From the line containing "ring mcp: (174, 142)" down to the line containing "pinky tip: (150, 208)", copy out the entries below exactly, both lines included, and nothing else; pictures do not belong in the copy.

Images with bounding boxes
=== Begin Enclosure ===
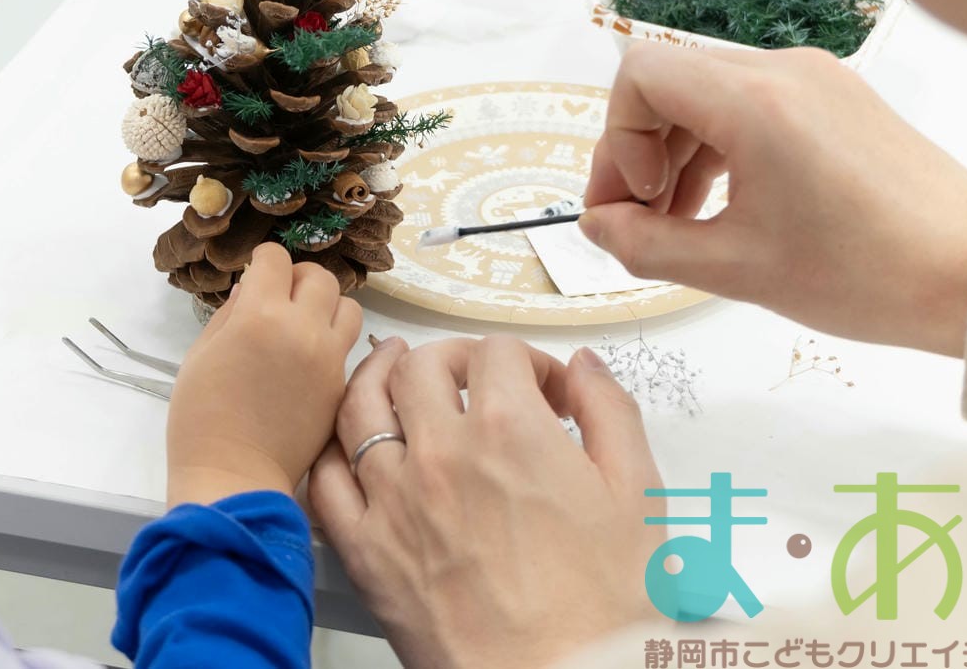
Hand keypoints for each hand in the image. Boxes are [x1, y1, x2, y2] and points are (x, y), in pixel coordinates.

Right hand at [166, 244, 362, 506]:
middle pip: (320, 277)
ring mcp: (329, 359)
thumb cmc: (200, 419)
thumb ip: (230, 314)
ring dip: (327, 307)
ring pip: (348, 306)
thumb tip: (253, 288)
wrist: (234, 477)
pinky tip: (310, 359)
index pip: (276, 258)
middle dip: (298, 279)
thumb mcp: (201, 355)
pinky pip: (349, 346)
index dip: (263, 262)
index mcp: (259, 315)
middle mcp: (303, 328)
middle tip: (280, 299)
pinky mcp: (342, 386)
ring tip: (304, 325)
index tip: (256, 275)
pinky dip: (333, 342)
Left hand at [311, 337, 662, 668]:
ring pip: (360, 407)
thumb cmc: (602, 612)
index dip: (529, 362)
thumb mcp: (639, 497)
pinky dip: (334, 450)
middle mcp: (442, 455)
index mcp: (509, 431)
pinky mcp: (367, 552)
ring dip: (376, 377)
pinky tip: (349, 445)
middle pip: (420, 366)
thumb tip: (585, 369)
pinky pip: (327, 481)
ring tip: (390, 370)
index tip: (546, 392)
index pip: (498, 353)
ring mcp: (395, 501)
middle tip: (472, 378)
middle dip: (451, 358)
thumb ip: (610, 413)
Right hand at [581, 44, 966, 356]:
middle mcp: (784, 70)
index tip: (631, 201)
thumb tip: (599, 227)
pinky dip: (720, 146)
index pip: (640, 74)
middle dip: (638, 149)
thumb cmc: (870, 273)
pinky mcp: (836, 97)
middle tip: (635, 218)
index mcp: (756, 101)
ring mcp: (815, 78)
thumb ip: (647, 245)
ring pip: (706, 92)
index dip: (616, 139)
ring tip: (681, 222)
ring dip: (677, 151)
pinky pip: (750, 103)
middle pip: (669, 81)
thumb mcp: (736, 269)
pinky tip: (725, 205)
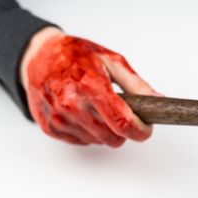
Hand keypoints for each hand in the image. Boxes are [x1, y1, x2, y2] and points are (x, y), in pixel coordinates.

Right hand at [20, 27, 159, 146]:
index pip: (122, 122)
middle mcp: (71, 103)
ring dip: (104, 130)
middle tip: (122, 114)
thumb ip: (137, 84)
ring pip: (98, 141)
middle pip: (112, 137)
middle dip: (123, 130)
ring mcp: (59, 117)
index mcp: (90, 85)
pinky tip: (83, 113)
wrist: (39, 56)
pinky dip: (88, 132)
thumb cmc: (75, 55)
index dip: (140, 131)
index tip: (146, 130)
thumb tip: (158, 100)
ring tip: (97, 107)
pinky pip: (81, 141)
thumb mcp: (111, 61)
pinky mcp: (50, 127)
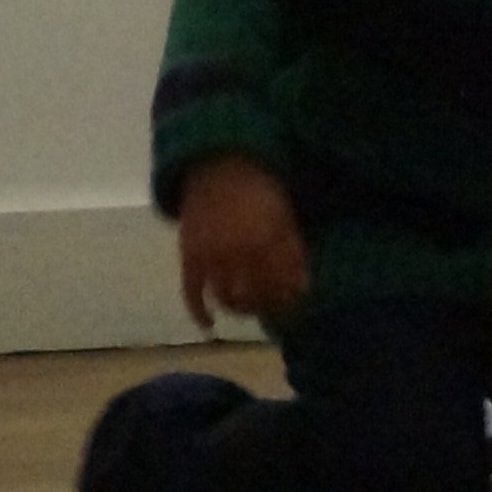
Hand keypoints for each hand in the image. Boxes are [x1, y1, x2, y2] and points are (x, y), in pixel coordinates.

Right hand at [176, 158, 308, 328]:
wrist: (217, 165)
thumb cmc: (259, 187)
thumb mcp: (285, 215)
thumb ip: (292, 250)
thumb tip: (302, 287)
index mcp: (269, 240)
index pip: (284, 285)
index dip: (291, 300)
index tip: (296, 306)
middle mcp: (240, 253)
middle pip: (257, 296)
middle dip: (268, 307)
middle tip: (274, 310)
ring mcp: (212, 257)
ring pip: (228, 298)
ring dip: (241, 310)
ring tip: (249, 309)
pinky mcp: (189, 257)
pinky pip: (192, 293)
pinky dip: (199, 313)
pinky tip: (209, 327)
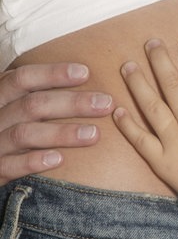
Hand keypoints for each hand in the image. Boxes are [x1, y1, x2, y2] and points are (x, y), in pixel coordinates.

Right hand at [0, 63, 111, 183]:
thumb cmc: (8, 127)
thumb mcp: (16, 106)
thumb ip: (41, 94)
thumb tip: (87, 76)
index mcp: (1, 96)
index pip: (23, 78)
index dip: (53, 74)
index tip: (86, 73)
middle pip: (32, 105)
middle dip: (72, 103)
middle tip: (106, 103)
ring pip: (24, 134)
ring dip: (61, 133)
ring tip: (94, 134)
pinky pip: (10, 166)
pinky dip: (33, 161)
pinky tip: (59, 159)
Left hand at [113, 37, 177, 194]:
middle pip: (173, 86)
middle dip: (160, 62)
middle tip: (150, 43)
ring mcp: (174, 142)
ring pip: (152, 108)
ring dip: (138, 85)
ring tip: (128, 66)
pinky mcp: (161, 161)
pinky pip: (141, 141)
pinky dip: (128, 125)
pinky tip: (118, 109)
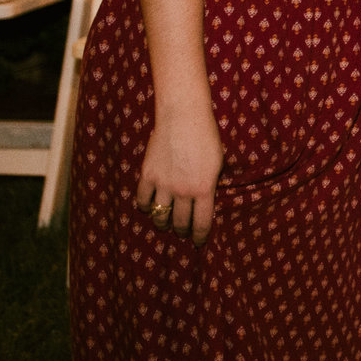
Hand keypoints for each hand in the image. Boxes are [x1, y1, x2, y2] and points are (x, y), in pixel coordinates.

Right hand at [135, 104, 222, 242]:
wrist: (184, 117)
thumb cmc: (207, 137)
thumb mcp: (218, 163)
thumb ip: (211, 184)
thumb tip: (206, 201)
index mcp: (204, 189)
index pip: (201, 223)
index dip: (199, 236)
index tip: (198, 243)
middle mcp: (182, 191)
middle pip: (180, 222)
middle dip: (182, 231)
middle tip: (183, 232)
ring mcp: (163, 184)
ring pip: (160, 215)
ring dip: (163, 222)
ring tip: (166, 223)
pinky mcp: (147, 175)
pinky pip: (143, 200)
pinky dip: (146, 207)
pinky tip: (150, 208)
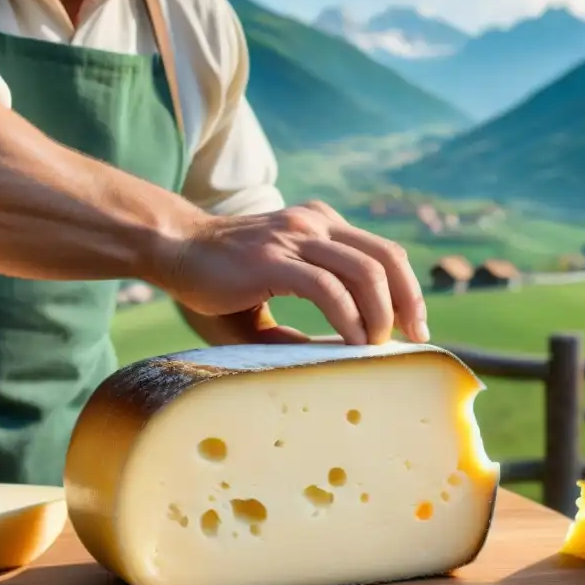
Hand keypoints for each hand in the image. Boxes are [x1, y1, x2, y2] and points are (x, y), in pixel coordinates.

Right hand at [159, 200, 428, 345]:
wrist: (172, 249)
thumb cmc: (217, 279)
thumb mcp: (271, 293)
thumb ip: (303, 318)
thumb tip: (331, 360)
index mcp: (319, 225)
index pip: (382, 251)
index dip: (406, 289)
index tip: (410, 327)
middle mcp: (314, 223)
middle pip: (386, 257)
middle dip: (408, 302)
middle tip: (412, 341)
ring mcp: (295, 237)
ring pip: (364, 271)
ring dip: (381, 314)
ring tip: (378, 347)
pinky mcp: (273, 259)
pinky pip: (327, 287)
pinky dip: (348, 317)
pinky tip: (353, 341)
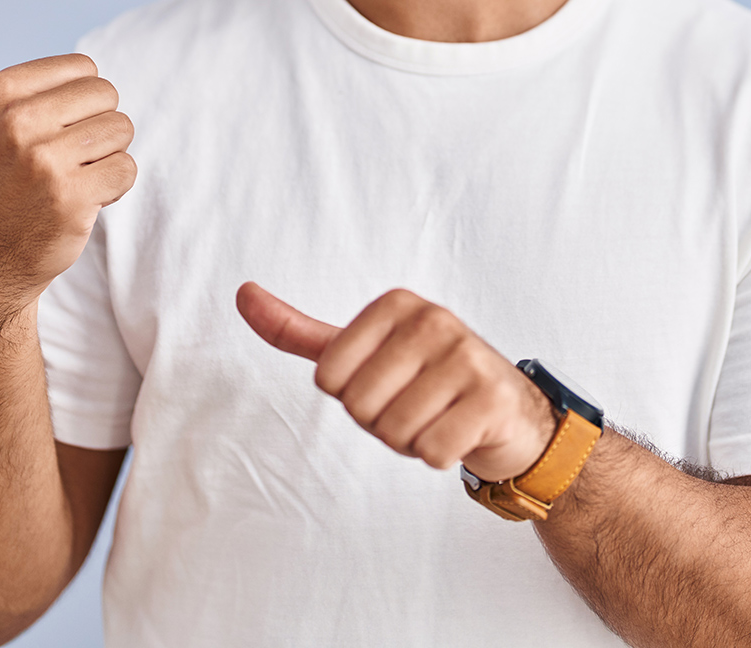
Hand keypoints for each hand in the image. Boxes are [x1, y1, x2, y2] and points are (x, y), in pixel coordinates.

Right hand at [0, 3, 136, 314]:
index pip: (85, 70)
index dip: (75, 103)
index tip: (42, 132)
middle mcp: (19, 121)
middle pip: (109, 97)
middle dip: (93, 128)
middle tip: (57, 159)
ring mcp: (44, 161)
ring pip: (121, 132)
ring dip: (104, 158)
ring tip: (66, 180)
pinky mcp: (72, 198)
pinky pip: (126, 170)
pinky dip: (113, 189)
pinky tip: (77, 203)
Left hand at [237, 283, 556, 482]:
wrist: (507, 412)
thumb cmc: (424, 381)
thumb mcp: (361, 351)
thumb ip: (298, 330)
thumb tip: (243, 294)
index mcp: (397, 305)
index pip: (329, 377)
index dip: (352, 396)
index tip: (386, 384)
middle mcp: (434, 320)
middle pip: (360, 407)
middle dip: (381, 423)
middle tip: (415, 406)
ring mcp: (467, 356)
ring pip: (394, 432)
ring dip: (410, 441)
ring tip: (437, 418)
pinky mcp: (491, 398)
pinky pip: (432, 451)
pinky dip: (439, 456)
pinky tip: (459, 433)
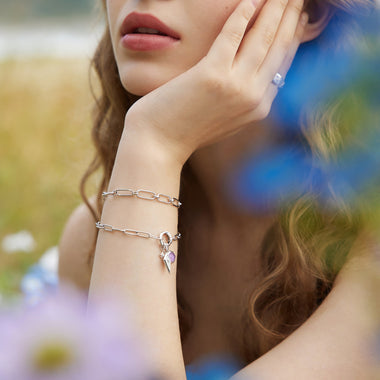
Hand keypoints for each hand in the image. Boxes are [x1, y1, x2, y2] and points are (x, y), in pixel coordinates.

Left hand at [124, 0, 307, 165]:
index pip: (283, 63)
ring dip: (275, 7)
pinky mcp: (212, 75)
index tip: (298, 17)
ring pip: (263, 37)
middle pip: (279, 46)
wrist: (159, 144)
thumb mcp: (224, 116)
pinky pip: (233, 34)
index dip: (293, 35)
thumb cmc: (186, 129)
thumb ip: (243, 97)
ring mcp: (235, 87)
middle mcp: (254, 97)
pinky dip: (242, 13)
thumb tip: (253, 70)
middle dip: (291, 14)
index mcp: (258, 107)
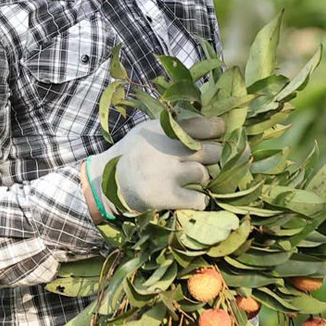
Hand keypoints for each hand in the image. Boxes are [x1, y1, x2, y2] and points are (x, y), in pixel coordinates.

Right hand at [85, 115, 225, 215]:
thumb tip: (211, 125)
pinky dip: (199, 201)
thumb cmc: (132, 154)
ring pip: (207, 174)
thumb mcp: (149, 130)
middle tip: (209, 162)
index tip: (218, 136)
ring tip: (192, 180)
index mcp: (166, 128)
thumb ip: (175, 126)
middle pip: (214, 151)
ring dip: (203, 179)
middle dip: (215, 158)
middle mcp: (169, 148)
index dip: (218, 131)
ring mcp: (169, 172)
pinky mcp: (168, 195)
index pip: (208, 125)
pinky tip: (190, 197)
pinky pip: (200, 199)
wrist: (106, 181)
=== End Enclosure ===
*Result*
ring mcp: (174, 142)
ring pip: (152, 108)
ring dip: (138, 85)
ring tip: (128, 66)
pinky mcp: (161, 161)
pinky pip: (141, 141)
pinky dip: (128, 125)
pinky tip: (118, 109)
Hand keypoints for each hand in the image. Boxes are [x1, y1, x2, y2] and points are (x, y), in pixel coordinates.

Right hand at [135, 104, 222, 242]:
wrist: (184, 117)
thumb cmc: (207, 137)
thumb mcp: (218, 163)
thumb ip: (211, 184)
thumb tip: (206, 201)
index mcp: (204, 189)
index pip: (201, 223)
index dip: (199, 236)
index tip: (198, 243)
middle mcp: (182, 191)
middle pip: (180, 222)
middle dip: (182, 231)
middle tip: (183, 232)
ring mcp: (163, 184)
ring pip: (160, 215)
ring dip: (163, 222)
ring tip: (166, 223)
pinky mcp: (147, 175)
pinky pip: (143, 200)
pinky dip: (146, 207)
pinky tip: (150, 208)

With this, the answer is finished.